La Asamblea General de las Naciones Unidas declaró el 21 de mayo como el Día Mundial de la Diversidad Cultural para el Diálogo y el Desarrollo, con el propósito de sensibilizar y animar al público en general y a las organizaciones de todo el mundo a que tomen medidas concretas de apoyo a la diversidad.
La Organización de las Naciones Unidas, destaca que las tres cuartas partes de los mayores conflictos mundiales tienen una dimensión cultural, por lo que asegura que resulta "urgente y necesario para la paz, la estabilidad y el desarrollo" superar la división entre las culturas.
En este día internacional desde las instituciones llaman a profundizar en los grandes valores de la diversidad cultural: concientizar sobre la importancia del diálogo intercultural, la diversidad y la inclusión; lograr que todas las personas se comprometan y apoyen la diversidad mediante gestos reales en el día a día y, finalmente, combatir la polarización y los estereotipos para mejorar el entendimiento y la cooperación entre las diferentes culturas.
La Declaración Universal de la UNESCO sobre la Diversidad Cultural se aprobó en 2001 y, a continuación, se declaró el 21 de mayo como el Día Mundial de la Diversidad Cultural para el Diálogo y el Desarrollo, a través de la resolución 57/249 de diciembre de 2002.
En el 2011, la campaña "Haz un gesto por la Diversidad y la Inclusión" fue el puntapié para que cuatro años después, la Asamblea General de las Naciones Unidas adoptara por unanimidad la resolución sobre Cultura y Desarrollo Sostenible, afirmando la contribución de la cultura a las tres dimensiones del desarrollo sostenible: reconocer la diversidad del mundo mucho más allá de lo natural y lo cultural, reafirmar que las culturas y civilizaciones pueden contribuir al desarrollo sostenible, y su papel como factores habilitadores cruciales.
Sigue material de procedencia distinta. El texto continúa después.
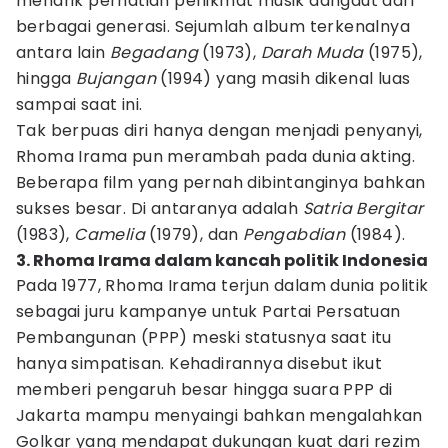
menarik perhatian penikmat musik dangdut dari
berbagai generasi. Sejumlah album terkenalnya
antara lain
Begadang
(1973),
Darah Muda
(1975),
hingga
Bujangan
(1994) yang masih dikenal luas
sampai saat ini.
Tak berpuas diri hanya dengan menjadi penyanyi,
Rhoma Irama pun merambah pada dunia akting.
Beberapa film yang pernah dibintanginya bahkan
sukses besar. Di antaranya adalah
Satria Bergitar
(1983),
Camelia
(1979), dan
Pengabdian
(1984).
3. Rhoma Irama dalam kancah politik Indonesia
Pada 1977, Rhoma Irama terjun dalam dunia politik
sebagai juru kampanye untuk Partai Persatuan
Pembangunan (PPP) meski statusnya saat itu
hanya simpatisan. Kehadirannya disebut ikut
memberi pengaruh besar hingga suara PPP di
Jakarta mampu menyaingi bahkan mengalahkan
Golkar yang mendapat dukungan kuat dari rezim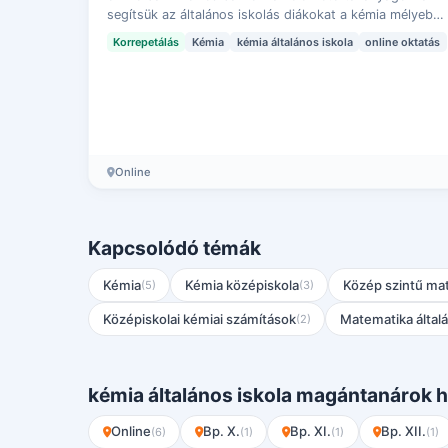
segítsük az általános iskolás diákokat a kémia mélyebb
megértésében és megszerettetésében.Hiszünk …
Korrepetálás
Kémia
kémia általános iskola
online oktatás
Online
Kapcsolódó témák
Kémia
Kémia középiskola
Közép szintű ma
(5)
(3)
Középiskolai kémiai számítások
Matematika általá
(2)
kémia általános iskola magántanárok h
Online
Bp. X.
Bp. XI.
Bp. XII.
(6)
(1)
(1)
(1)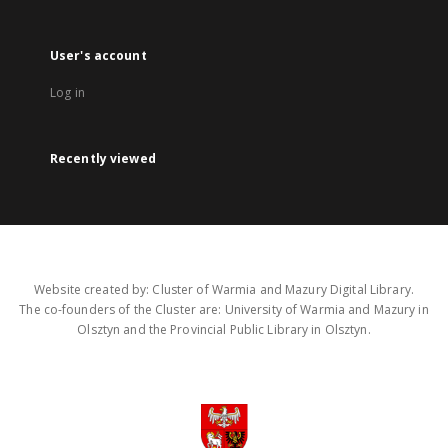
User's account
Log in
Recently viewed
Website created by: Cluster of Warmia and Mazury Digital Library.
The co-founders of the Cluster are: University of Warmia and Mazury in
Olsztyn and the Provincial Public Library in Olsztyn.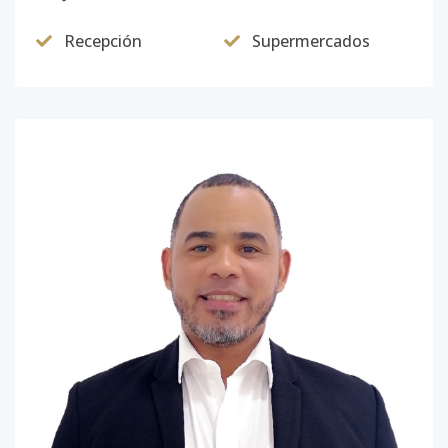
Recepción
Supermercados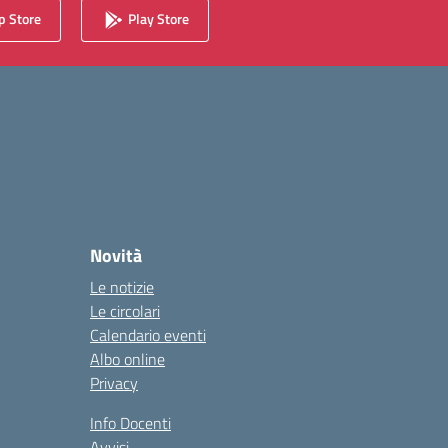
 Store
Play Store
Novità
Le notizie
Le circolari
Calendario eventi
Albo online
Privacy
Info Docenti
Avvisi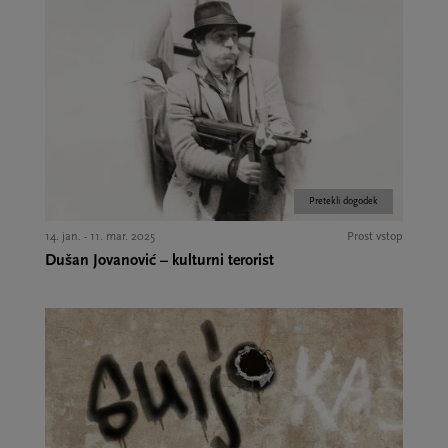
Pretekli dogodek
14. jan. - 11. mar. 2025
Prost vstop
Dušan Jovanović – kulturni terorist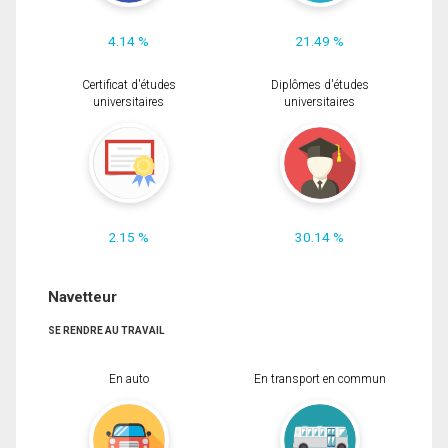
4.14 %
21.49 %
Certificat d'études
Diplômes d'études
universitaires
universitaires
2.15 %
30.14 %
Navetteur
SE RENDRE AU TRAVAIL
En auto
En transport en commun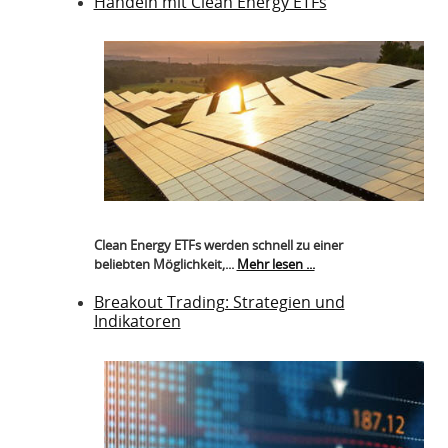
Handeln mit Clean Energy ETFs
Clean Energy ETFs werden schnell zu einer
beliebten Möglichkeit,...
Mehr lesen ...
Breakout Trading: Strategien und
Indikatoren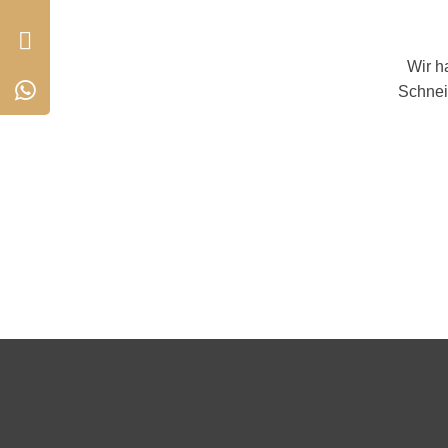
Wir h
Schnei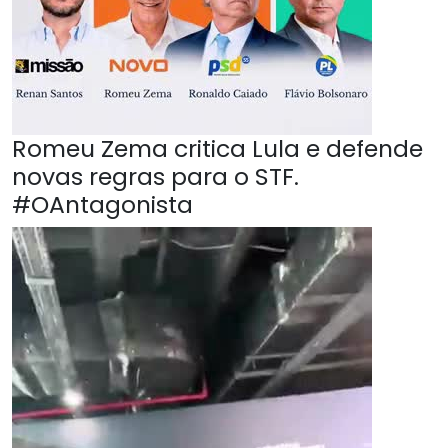
Romeu Zema critica Lula e defende
novas regras para o STF.
#OAntagonista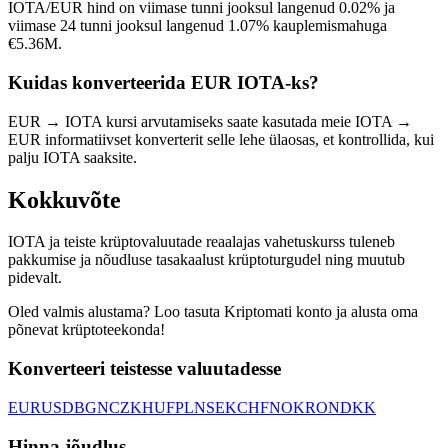
IOTA/EUR hind on viimase tunni jooksul langenud 0.02% ja
viimase 24 tunni jooksul langenud 1.07% kauplemismahuga
€5.36M.
Kuidas konverteerida EUR IOTA-ks?
EUR → IOTA kursi arvutamiseks saate kasutada meie IOTA →
EUR informatiivset konverterit selle lehe ülaosas, et kontrollida, kui
palju IOTA saaksite.
Kokkuvõte
IOTA ja teiste krüptovaluutade reaalajas vahetuskurss tuleneb
pakkumise ja nõudluse tasakaalust krüptoturgudel ning muutub
pidevalt.
Oled valmis alustama? Loo tasuta Kriptomati konto ja alusta oma
põnevat krüptoteekonda!
Konverteeri teistesse valuutadesse
EUR
USD
BGN
CZK
HUF
PLN
SEK
CHF
NOK
RON
DKK
Hinna jõudlus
Impacto de COVID-19 en el sector cultural
Sitios vacíos del Patrimonio Mundial de la UNESCO, eventos culturales cancelados, instituciones culturales cerradas, prácticas culturales comunitarias suspendidas, mayor riesgo de saqueo de sitios culturales y de caza furtiva en sitios naturales, artistas que no pueden llegar a fin de mes y el sector del turismo cultural muy afectado... El impacto de la COVID-19 en el sector cultural se está sintiendo en todo el mundo. Este impacto es social, económico y político, ya que afecta al derecho fundamental de acceso a la cultura, los derechos sociales de los artistas y los profesionales de la creación y la protección de las diferentes expresiones culturales.
La crisis que se desarrolla corre el riesgo de profundizar las desigualdades y hacer que las comunidades sean vulnerables. Además, las industrias creativas y culturales (CCI) contribuyen con 2 250 millones de dólares americanos a la economía global (3% del PIB) y representan 29,5 millones de empleos en todo el mundo. Las consecuencias económicas de no abordar el sector cultural, y todos los servicios auxiliares, particularmente en el sector turístico, también podrían ser desastrosos.
Cultura, fuente de resiliencia
Durante este tiempo de confinamiento masivo, miles de millones de personas recurren a la cultura como fuente de consuelo, bienestar y conexión. Ha habido un aumento en la creación y el acceso a contenido cultural en línea, desde visitas virtuales a museos y galerías, transmisión de películas e incluso coros comunitarios a través de las redes sociales, mostrando su papel fundamental como fuente de resiliencia para las comunidades. Las grandes crisis a lo largo de la historia a menudo han dado lugar a un renacimiento de la cultura y una explosión de nuevas formas de creatividad, tan vitales para el progreso humano.